Райдер, который по старшинству идёт сразу за мной, играл за КУЛА и был заслуженно уверен, что потом пойдёт в профессиональный спорт, но бактериальный менингит на первом курсе так сильно повредил его слух и ощущение равновесия, что его карьера закончилась. Фрейя тоже играла за КУЛА, но потом повесила свои бутсы, получила докторскую степень и начала работать в сфере физиотерапии. Она сказала, что любила футбол не настолько, чтобы посвятить ему всю жизнь. Аксель, мой старший брат, играл на протяжении всех старших классов школы и всё ещё с удовольствием играет в соревновательной лиге учащихся.

Два моих младших брата, Вигго и Оливер, оба превосходно играют, но только Оливер играет на уровне колледжа, тогда как Вигго решил не поступать в колледж и теперь играет в соревновательной любительской лиге, как Аксель. Наша младшенькая, Зигги, в разы превосходит уровень своих друзей-старшеклассников и играет за женскую национальную сборную U-20. Она решительно настроилась однажды попасть в женскую олимпийскую сборную, и если бы я сомневался в её способностях (а я не сомневаюсь), одна лишь её настойчивая натура убедила бы меня, что она придёт к этому.

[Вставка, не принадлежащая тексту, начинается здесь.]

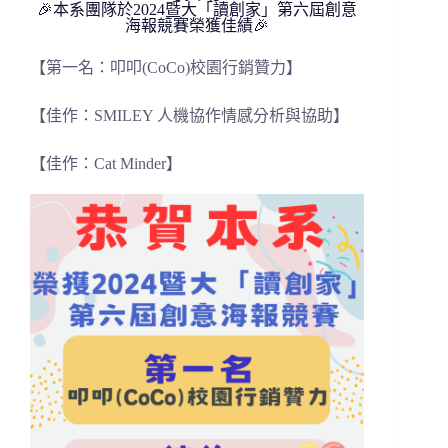
🎉本系團隊於2024暨大「讀創家」第六屆創意
海報競賽榮獲佳績🎉
【第一名：
叩叩(CoCo)校園行銷贊力】
【佳作：
SMILEY 人機協作
情感分析與協助】
【佳作：Cat Minder】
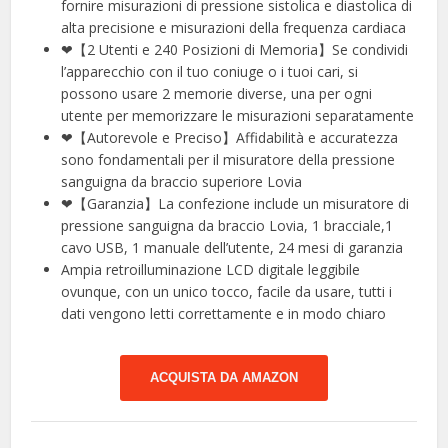
fornire misurazioni di pressione sistolica e diastolica di
alta precisione e misurazioni della frequenza cardiaca
❤【2 Utenti e 240 Posizioni di Memoria】Se condividi
l’apparecchio con il tuo coniuge o i tuoi cari, si
possono usare 2 memorie diverse, una per ogni
utente per memorizzare le misurazioni separatamente
❤【Autorevole e Preciso】Affidabilità e accuratezza
sono fondamentali per il misuratore della pressione
sanguigna da braccio superiore Lovia
❤【Garanzia】La confezione include un misuratore di
pressione sanguigna da braccio Lovia, 1 bracciale,1
cavo USB, 1 manuale dell’utente, 24 mesi di garanzia
Ampia retroilluminazione LCD digitale leggibile
ovunque, con un unico tocco, facile da usare, tutti i
dati vengono letti correttamente e in modo chiaro
ACQUISTA DA AMAZON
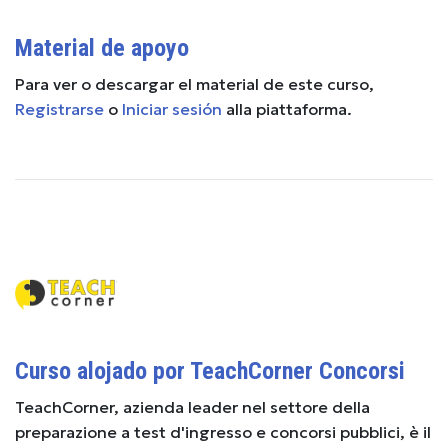
Material de apoyo
Para ver o descargar el material de este curso,
Registrarse
o
Iniciar sesión
alla piattaforma.
Curso alojado por TeachCorner Concorsi
TeachCorner, azienda leader nel settore della
preparazione a test d'ingresso e concorsi pubblici, è il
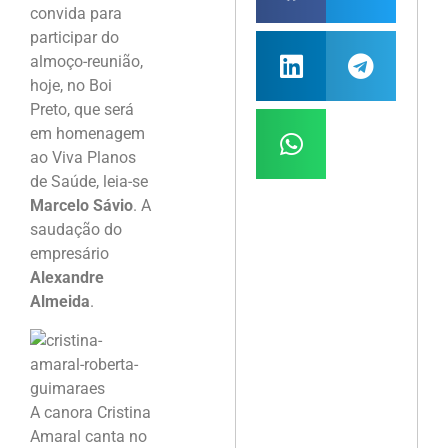
convida para
participar do
almoço-reunião,
hoje, no Boi
Preto, que será
em homenagem
ao Viva Planos
de Saúde, leia-se
Marcelo Sávio
. A
saudação do
empresário
Alexandre
Almeida
.
A canora Cristina
Amaral canta no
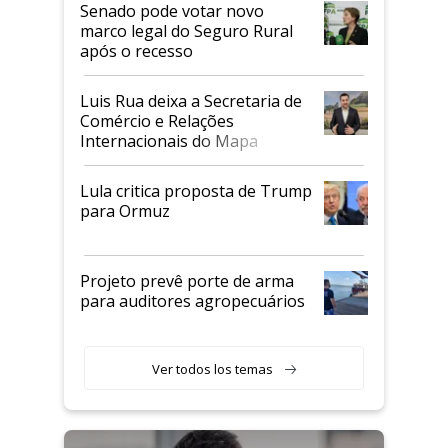
Senado pode votar novo
marco legal do Seguro Rural
após o recesso
Luis Rua deixa a Secretaria de
Comércio e Relações
Internacionais do Mapa
Lula critica proposta de Trump
para Ormuz
Projeto prevê porte de arma
para auditores agropecuários
Ver todos los temas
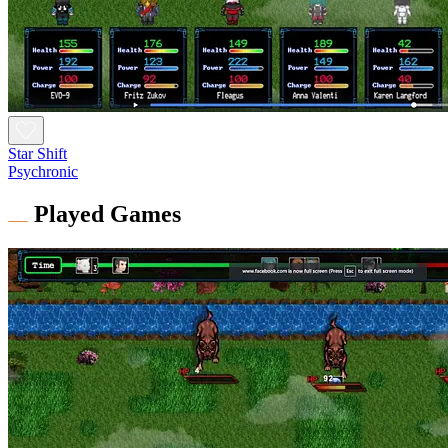
Star Shift
Psychronic
Played Games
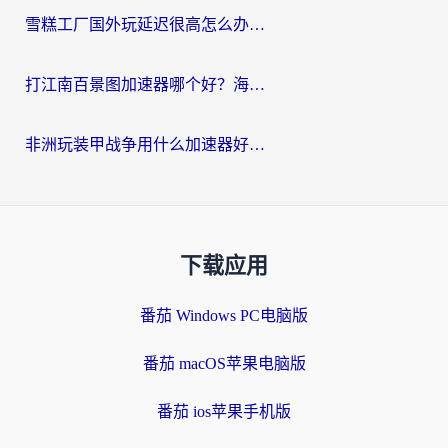
雪糕工厂国外玩延迟很高怎么办？海外玩家国服游戏加速终极攻略（附实测推荐）
打江南百景图加速器哪个好？海外党踩坑N次后，终于找到不卡的秘诀
非洲玩装甲战争用什么加速器好？海外党亲测有效的国服游戏加速方案
下载应用
番茄 Windows PC电脑版
番茄 macOS苹果电脑版
番茄 ios苹果手机版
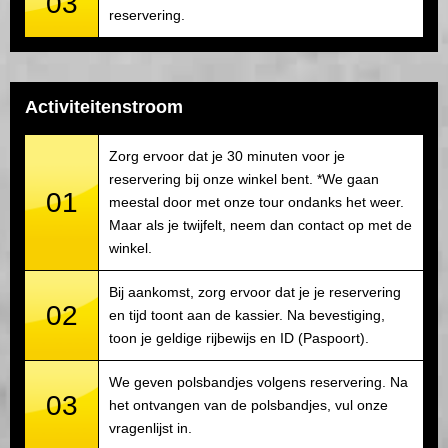
03
reservering.
Activiteitenstroom
Zorg ervoor dat je 30 minuten voor je
reservering bij onze winkel bent. *We gaan
01
meestal door met onze tour ondanks het weer.
Maar als je twijfelt, neem dan contact op met de
winkel.
Bij aankomst, zorg ervoor dat je je reservering
02
en tijd toont aan de kassier. Na bevestiging,
toon je geldige rijbewijs en ID (Paspoort).
We geven polsbandjes volgens reservering. Na
03
het ontvangen van de polsbandjes, vul onze
vragenlijst in.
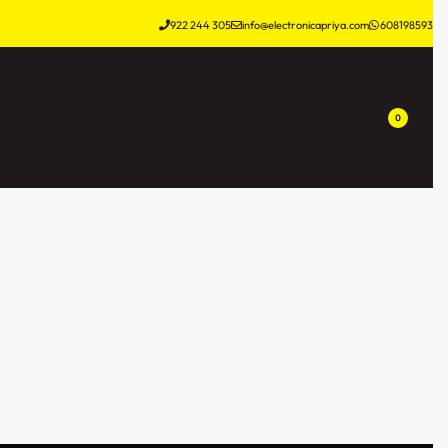
922 244 305
info@electronicapriya.com
608198593
0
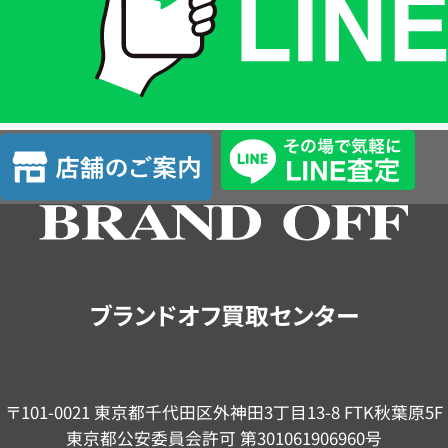
は
LINE
簡
単
査
店
定
舗
の
ご
案
内
ブランドオフ買取センター
〒101-0021 東京都千代田区外神田3丁目13-8 FTK秋葉原5F
東京都公安委員会許可 第301061906960号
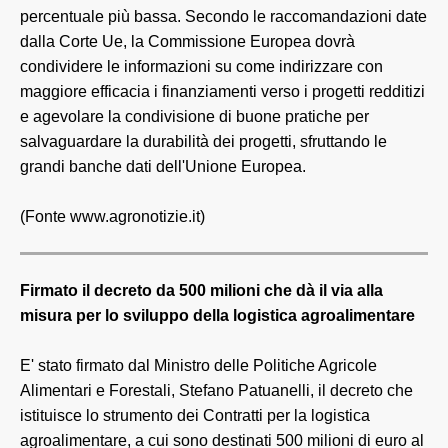
percentuale più bassa. Secondo le raccomandazioni date
dalla Corte Ue, la Commissione Europea dovrà
condividere le informazioni su come indirizzare con
maggiore efficacia i finanziamenti verso i progetti redditizi
e agevolare la condivisione di buone pratiche per
salvaguardare la durabilità dei progetti, sfruttando le
grandi banche dati dell'Unione Europea.
(Fonte www.agronotizie.it)
Firmato il decreto da 500 milioni che dà il via alla
misura per lo sviluppo della logistica agroalimentare
E' stato firmato dal Ministro delle Politiche Agricole
Alimentari e Forestali, Stefano Patuanelli, il decreto che
istituisce lo strumento dei Contratti per la logistica
agroalimentare, a cui sono destinati 500 milioni di euro al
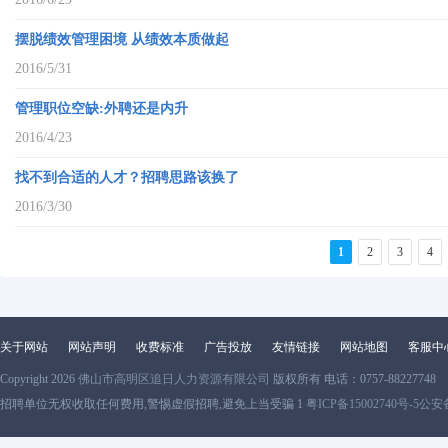
摆脱绩效管理困境 从绩效本质做起
2016/5/31
管理职位空缺:外聘还是内升
2016/4/23
找不到合适的人才？招聘思路该换了
2016/3/30
1
2
3
4
关于网站
网站声明
收费标准
广告投放
友情链接
网站地图
客服中
Copyright 2026
佛山市高明区追日人力资源有限公司
版权所有 电话：0757-88227748
招聘单位无权收取任何费用,警惕虚假招聘,避免上当受骗 1
粤ICP备15002740号-5
公安备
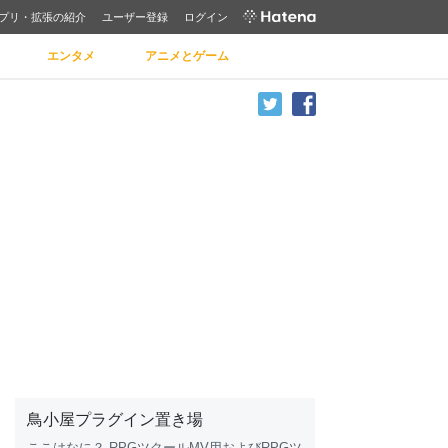
プリ・拡張の紹介
ユーザー登録
ログイン
エンタメ
アニメとゲーム
鳥小屋プラグイン置き場
ここはなに？
RPG
ツクールMV用および
RPG
ツ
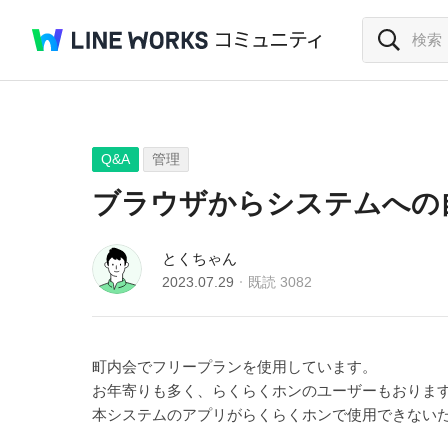
Q&A
管理
ブラウザからシステムへの
とくちゃん
2023.07.29
既読
3082
町内会でフリープランを使用しています。
お年寄りも多く、らくらくホンのユーザーもおりま
本システムのアプリがらくらくホンで使用できない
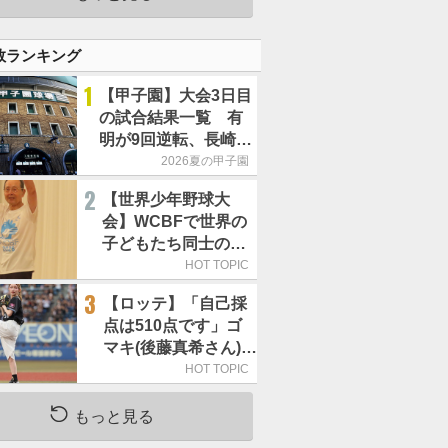
数ランキング
1
【甲子園】大会3日目
の試合結果一覧 有
明が9回逆転、長崎日
大は15得点で大勝
2026夏の甲子園
2
【世界少年野球大
会】WCBFで世界の
子どもたち同士の
「友情の輪」が広が
HOT TOPIC
る理由
3
【ロッテ】「自己採
点は510点です」ゴ
マキ(後藤真希さん)が
セレモニアルピッチ
HOT TOPIC
もっと見る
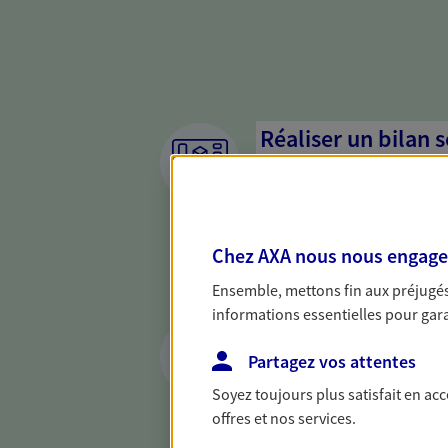
Réaliser un bilan 
de votre situation
Parce qu'avant de définir une 
d'établir un bon diagnosti
Chez AXA nous nous engageon
dresser un bilan complet de 
solide pour vous formuler de
Ensemble, mettons fin aux préjugés 
besoins.
informations essentielles pour garan
Vous protéger et 
face aux aléas de l
Partagez vos attentes
Soyez toujours plus satisfait en ac
Avec nos solutions de prévo
offres et nos services.
et protégez vos proches en ca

Что касается меня, я играл в футбол, и мне нравилось. У меня хорошо получалось. Но я никогда не обожал этот вид спорта. Дойдя до старших классов, я не сдружился ни с кем из футбольной команды, и пусть из меня получился отличный вратарь, душа к этому не лежала. Тогда я только-только переехал из штата Вашингтон. Я не ладил с калифорнийскими парнями — этот долговязый, занудный, высокий рыжий, которому нравились стихи и живые театральные представления, которому не было комфортно обсуждать девочек так, как это делали другие парни, который ненавидел мелочные игры за власть и ту ужасную манеру, в которой парни обращались друг с другом в раздевалке и коридорах.

Когда я был в десятом классе, на вечеринке моих родителей коллега папы посмотрел на меня, видимо, увидел потенциал и спросил, не заинтересован ли я в хоккее. В свободное время доктор Эванс был тренером для лиги парней моего возраста и сказал, что даст мне индивидуальные уроки, чтобы посмотреть, понравится ли мне.

В хоккее присутствовала грация и плавность, которой мне недоставало в футболе, и это развернулось во мне в тот же момент, когда я зашнуровал коньки и ступил на лёд. Когда я взял в руки клюшку, когда ощутил холодную тишину арены и шайбу перед собой, я как будто наконец-то нашёл свою естественную среду обитания. Я ожил, катаясь на коньках и играя в хоккей. Я до сих пор оживаю во время этого.